I would say that it’s the first serious and scholarly history of the marijuana trade. I’m an historian: I’ve written scholarly books on the Nuremberg Trials and the Khmer Rouge and very serious subjects. But I grew up around the marijuana trade and around smugglers. So I applied the same scholarly methods to a different subject that, up to this point, has been treated very lightly.
What do you think a bunch of alcohol and drug historians might find particularly interesting about your book?
I think that they would find the relationship between smugglers and the DEA much less adversarial than they imagined. Instead of the usual narrative of cops-and-robbers, the tale is one of mutual self-respect. The DEA respects the smugglers and their organizational skills, particularly later on when they are moving 20 tons of marijuana across the Pacific. That’s no stoned, disorganized, hippie operation anymore. For the smugglers, their view of the DEA is that the agents were just doing their job. One DEA agent in particular, James Conklin, who is one of the stars of the book, really seems to be respected by all.

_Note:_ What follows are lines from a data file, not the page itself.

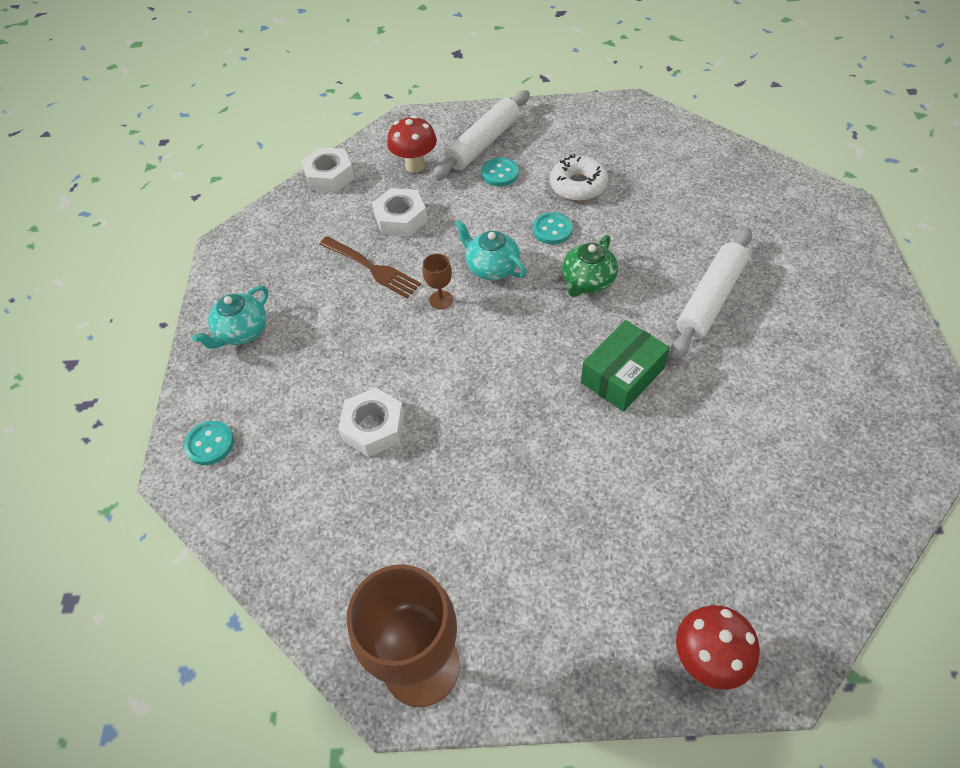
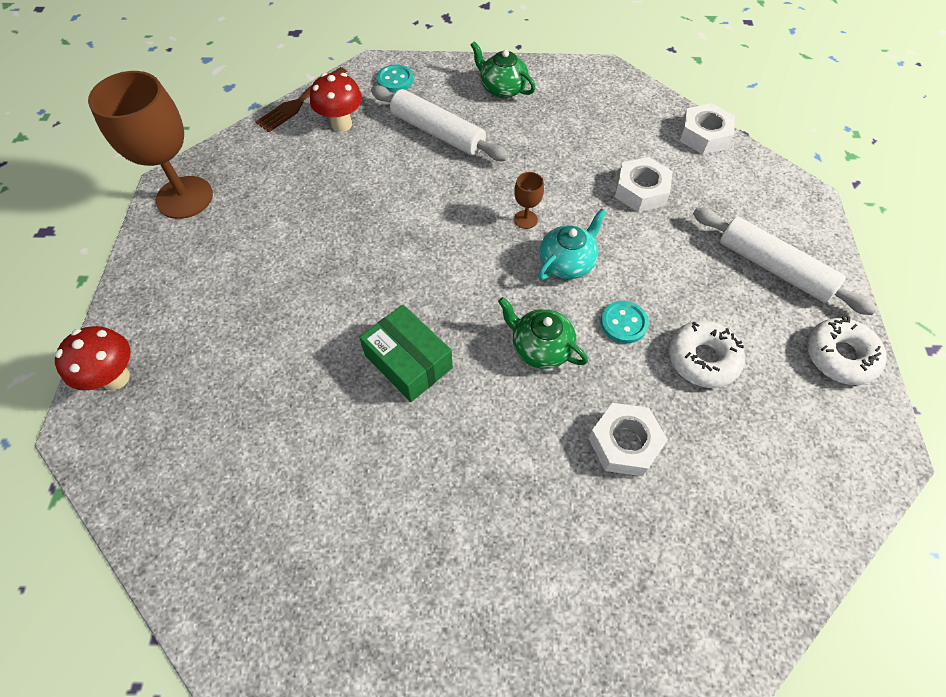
camera: 90 degrees right, 5 degrees up
turquoise teapot [192,286,268,349] -> green teapot [471,41,535,98]
brown fork [319,236,421,298] -> brown fork moved to [256,67,348,132]
white nut [338,388,405,457] -> white nut moved to [588,403,668,476]
red mushroom [387,116,437,173] -> red mushroom moved to [310,73,362,132]
turquoise button [481,158,519,186] -> none
white rolling pin [671,228,752,359] -> white rolling pin moved to [371,85,509,161]
none -> white donut [807,316,887,385]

And I think in light of changes in American drug law and policy, this book is particularly salient. It’s one thing to legalize marijuana, but what about the people who were impacted by drug convictions for minimal amounts of marijuana? I’m almost to the point now where I feel like there needs to be some kind of reparations for the War on Drugs, particularly marijuana.
Now that the hard part is over, what is the thing YOU find most interesting about your book?
The response from both smugglers and DEA agents, and how they’ve both embraced the book. That’s been the most gratifying part for me as an historian. I’d be a liar to say that my sympathies don’t lie with the smugglers, because that’s the community that I grew up on the fringes of. However, both sides have really embraced it, and this is only the first half of the story. This book ends in 1983; the second book will be from 1983 to the 1990s. I’ve had smugglers and DEA agents calling me and offering to be interviewed for the second book.
Every research project leaves some stones unturned. What stone are you most curious to see turned over soon?
Really, I’m a legal historian. All the tales of derring-do and the trade got handled in the first book. What I want to look at in the second book is what I call the casino judicial system where there are few trials and this very unscientific horse trading that goes on between US attorneys, smugglers, and informants. Rewarding informants in very suspect ways has, I think, perverted the judicial system. I plan to take a long, hard look at that the same way I looked at the Nuremberg Trials.
BONUS QUESTION: In an audio version of this book, who should provide the narration?
That’s a good question! You know, probably me! Because I interviewed everyone. And the economy being what it is, it probably will wind up being me.